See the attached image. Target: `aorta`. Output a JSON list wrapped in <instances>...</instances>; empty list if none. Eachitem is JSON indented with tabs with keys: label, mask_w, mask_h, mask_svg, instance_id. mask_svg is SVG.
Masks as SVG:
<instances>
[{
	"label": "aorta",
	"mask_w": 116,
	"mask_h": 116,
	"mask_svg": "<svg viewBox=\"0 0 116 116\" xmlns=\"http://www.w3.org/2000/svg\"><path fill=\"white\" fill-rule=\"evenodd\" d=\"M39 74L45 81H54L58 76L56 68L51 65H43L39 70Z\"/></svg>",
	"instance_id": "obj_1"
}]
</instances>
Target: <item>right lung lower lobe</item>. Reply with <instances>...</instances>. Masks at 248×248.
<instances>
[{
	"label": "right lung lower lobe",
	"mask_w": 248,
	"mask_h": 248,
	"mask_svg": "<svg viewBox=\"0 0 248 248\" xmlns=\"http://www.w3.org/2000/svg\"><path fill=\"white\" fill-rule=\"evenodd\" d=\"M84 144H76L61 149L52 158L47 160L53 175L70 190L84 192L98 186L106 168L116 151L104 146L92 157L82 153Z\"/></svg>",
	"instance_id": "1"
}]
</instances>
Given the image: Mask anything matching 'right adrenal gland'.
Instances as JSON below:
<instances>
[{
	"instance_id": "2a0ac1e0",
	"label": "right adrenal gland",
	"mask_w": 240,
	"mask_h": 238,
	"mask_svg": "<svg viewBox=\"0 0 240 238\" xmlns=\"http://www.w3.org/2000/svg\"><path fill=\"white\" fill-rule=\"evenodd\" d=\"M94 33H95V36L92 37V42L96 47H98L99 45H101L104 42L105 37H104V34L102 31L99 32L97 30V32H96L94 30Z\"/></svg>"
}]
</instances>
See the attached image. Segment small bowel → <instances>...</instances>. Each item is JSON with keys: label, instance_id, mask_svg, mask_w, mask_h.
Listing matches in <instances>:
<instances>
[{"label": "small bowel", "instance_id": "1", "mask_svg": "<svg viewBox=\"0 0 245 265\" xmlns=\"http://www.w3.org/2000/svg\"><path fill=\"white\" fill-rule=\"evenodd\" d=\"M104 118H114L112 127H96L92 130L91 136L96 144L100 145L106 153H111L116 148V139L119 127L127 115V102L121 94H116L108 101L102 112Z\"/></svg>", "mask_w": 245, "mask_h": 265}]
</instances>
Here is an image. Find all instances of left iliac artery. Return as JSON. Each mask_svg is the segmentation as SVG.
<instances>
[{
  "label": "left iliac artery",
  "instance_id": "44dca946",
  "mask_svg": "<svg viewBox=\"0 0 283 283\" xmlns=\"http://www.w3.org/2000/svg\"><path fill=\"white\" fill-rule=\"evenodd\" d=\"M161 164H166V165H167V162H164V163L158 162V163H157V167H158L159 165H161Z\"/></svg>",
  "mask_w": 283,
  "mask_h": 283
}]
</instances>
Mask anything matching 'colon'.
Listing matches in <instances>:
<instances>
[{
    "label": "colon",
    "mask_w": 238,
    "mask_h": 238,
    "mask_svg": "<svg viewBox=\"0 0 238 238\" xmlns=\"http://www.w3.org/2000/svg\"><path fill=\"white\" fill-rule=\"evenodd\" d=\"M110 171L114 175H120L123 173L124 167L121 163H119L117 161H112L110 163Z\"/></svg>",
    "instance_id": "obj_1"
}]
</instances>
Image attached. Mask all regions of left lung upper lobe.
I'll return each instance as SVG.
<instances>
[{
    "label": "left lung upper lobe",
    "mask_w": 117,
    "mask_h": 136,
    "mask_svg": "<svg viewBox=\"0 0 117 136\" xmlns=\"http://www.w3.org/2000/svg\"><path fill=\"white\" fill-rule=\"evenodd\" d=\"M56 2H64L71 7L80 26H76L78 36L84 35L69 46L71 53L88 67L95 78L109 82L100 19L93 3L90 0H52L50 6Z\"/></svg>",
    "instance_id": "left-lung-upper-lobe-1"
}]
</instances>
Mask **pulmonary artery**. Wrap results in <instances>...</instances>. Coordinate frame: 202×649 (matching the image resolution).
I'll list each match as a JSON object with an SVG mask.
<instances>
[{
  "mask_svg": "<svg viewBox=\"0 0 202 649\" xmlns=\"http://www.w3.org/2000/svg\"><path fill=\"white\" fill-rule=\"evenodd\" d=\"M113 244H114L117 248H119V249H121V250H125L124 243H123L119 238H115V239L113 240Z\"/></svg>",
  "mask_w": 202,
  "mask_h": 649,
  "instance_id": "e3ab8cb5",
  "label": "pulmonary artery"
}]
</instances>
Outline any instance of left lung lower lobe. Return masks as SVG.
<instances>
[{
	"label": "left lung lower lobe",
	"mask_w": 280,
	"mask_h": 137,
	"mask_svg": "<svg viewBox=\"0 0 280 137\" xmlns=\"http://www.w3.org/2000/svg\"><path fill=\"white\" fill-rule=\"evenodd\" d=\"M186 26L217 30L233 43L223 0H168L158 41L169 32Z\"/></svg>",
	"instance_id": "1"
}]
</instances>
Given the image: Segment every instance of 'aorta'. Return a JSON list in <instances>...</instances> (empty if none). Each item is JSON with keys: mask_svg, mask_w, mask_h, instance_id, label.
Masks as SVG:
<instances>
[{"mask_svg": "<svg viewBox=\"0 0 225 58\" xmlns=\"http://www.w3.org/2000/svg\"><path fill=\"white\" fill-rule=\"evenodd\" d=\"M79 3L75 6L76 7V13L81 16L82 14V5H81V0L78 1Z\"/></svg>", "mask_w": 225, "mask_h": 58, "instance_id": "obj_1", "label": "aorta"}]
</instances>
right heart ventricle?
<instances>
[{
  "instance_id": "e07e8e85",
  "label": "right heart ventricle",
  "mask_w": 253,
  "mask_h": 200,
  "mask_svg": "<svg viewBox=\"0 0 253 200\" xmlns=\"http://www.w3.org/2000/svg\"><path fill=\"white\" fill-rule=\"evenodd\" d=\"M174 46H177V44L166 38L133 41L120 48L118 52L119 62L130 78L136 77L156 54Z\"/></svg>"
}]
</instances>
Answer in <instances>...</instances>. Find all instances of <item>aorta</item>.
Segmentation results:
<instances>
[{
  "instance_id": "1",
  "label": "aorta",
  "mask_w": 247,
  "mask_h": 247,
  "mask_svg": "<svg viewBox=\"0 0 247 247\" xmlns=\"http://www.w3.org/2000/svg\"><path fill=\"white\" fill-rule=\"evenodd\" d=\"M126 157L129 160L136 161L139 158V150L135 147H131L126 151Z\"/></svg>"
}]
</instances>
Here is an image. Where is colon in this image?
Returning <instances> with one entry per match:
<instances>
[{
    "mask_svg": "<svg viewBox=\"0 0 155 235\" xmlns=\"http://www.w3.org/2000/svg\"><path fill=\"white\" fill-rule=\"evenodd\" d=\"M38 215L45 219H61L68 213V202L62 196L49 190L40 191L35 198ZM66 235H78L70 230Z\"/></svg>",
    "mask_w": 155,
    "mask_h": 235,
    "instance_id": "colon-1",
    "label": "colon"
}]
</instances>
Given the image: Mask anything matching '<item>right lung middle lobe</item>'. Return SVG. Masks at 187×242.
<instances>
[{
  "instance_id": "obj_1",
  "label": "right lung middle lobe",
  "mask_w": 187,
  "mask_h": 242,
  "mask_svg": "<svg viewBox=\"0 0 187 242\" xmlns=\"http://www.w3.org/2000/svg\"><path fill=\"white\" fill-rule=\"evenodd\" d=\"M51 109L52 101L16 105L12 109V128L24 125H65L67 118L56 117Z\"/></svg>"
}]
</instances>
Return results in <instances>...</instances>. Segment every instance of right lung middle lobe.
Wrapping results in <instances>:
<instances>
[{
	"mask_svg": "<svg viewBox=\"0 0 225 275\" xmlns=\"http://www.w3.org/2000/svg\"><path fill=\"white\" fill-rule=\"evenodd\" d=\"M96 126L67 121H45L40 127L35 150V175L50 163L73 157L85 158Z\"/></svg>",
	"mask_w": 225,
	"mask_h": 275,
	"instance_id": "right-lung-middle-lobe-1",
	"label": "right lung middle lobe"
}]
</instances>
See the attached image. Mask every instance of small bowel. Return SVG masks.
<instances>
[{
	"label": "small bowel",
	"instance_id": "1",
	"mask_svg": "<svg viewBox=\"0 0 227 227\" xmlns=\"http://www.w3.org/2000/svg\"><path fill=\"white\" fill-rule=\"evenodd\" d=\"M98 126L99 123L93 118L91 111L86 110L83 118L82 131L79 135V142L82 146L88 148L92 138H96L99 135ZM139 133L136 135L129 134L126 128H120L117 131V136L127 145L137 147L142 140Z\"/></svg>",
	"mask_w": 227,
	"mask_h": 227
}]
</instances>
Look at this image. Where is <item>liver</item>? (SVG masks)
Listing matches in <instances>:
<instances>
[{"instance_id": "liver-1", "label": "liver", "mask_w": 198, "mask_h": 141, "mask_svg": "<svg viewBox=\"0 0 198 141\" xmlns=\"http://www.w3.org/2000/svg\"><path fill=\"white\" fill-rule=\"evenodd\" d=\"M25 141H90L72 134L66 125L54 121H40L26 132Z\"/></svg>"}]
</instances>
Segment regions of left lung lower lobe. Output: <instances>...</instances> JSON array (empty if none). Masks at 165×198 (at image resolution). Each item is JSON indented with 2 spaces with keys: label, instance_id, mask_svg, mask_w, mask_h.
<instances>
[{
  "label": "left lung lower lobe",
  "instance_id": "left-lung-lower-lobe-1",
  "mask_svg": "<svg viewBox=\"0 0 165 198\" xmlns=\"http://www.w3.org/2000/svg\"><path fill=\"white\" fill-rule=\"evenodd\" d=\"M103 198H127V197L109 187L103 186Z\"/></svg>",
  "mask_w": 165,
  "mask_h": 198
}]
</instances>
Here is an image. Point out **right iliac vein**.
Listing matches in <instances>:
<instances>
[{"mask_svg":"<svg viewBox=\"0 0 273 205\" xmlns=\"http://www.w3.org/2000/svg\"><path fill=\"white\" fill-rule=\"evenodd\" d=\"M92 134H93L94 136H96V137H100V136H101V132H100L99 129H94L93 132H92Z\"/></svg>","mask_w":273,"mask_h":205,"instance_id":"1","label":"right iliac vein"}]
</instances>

-----

▶ [Written task] Please tally the lines of the data above that contain the string "upper", matching case exactly, and give only the number.

▶ [Written answer] 3